Mode	`connectionMode`	Behavior
Fixed (admin-set)	`fixed`	The admin selects a data connection at configuration time. It’s baked into `flowParams.connectionId` and used for every query. The sidebar shows a read-only label.
User selects at runtime	`user`	End users see a connection picker in the right sidebar. They choose a connection before each query. The selected ID is passed as `runtimeConnectionIds`.
Hybrid	`hybrid`	Admin sets a default connection, but users can override it at runtime from the sidebar. Falls back to the admin default if the user hasn’t chosen one.

All connections are ACL-checked before execution — the user must have access to the connection in the Data Platform Connections registry.
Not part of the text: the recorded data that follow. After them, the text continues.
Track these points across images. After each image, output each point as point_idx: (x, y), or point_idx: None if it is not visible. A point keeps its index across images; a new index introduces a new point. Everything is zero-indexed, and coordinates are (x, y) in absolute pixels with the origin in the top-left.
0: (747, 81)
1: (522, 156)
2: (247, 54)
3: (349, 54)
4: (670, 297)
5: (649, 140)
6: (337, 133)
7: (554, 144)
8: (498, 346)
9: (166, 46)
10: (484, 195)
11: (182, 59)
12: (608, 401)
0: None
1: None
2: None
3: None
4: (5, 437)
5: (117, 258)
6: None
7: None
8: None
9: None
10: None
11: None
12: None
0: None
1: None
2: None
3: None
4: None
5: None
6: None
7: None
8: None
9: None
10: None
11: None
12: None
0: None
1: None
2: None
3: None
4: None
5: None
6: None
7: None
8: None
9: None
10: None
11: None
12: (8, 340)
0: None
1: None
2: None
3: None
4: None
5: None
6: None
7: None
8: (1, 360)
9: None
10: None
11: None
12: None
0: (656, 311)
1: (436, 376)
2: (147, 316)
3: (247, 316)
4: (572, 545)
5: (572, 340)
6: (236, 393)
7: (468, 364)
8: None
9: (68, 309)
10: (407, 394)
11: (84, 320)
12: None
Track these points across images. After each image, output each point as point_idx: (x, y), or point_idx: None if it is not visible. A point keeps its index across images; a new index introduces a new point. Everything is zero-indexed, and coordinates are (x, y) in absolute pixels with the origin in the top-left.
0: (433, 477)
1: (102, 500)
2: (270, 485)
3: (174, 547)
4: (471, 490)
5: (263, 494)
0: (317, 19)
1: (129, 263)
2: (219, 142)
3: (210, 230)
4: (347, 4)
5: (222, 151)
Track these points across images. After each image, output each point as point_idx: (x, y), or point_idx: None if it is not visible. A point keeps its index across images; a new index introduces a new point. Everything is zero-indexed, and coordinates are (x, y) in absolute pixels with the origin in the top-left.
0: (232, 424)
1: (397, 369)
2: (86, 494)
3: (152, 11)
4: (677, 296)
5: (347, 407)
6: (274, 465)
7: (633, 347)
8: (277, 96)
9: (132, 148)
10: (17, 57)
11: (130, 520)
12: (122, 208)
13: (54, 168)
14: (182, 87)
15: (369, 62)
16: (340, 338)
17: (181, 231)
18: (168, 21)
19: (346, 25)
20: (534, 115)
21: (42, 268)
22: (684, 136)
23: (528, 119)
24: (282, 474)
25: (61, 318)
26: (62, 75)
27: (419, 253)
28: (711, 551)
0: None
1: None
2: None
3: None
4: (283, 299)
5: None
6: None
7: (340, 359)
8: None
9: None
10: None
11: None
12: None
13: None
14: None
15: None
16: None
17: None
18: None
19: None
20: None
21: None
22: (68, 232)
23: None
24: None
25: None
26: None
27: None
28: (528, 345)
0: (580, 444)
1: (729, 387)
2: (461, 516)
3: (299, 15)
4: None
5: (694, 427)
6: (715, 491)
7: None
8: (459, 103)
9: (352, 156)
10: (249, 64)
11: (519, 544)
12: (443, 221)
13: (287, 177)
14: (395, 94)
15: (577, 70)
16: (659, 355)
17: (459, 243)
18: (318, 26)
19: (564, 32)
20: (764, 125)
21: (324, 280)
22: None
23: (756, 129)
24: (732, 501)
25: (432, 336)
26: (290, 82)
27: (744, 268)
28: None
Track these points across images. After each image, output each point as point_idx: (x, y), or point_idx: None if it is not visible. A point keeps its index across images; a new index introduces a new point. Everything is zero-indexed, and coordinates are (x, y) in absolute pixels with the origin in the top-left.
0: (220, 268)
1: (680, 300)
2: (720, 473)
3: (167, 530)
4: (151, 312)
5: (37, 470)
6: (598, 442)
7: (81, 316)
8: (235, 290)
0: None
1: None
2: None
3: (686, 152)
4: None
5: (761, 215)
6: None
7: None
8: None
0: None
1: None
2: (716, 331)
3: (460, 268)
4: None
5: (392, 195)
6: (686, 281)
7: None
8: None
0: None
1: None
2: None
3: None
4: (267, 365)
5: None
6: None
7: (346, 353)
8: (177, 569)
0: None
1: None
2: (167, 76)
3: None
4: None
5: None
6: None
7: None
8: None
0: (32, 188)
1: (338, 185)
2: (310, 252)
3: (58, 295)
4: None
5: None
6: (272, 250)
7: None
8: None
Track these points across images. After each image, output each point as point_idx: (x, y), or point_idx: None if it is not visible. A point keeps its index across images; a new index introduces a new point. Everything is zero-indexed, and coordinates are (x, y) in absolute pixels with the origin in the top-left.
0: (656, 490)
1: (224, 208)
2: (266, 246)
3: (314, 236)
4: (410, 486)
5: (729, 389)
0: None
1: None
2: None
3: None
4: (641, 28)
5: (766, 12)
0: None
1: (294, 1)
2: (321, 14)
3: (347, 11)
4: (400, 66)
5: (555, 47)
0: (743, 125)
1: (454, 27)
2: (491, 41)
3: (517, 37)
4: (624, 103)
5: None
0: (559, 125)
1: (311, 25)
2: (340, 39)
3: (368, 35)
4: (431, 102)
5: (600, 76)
Configuring a Chat with Flow Retriever

Open a chat’s Edit Form → Data Sources
Check Flow Retriever
Select a Retriever Flow from the dropdown (only flows with flowType: retriever appear)
Choose a Connection Mode:
- Fixed — pick a connection from the dropdown
- User selects at runtime — users choose in the sidebar
Optionally add Retriever Instructions — natural-language guidance injected as {{_retrieverInstructions}}
Save the chat

Creating a Retriever Flow

Retriever flows are standard Flow Designer flows with a few constraints:

Set flowType to retriever — In the flow editor, set the flow type to “Retriever”. This marks the flow as headless and makes it available in the Flow Retriever dropdown.
No user interaction nodes — Retriever flows must not contain FORM_PROMPT or HUMAN nodes. They execute headlessly with no user interaction at execution time.
Accept the standard inputs — The Start node should expect query (the user’s search text) and optionally connectionId and _retrieverInstructions.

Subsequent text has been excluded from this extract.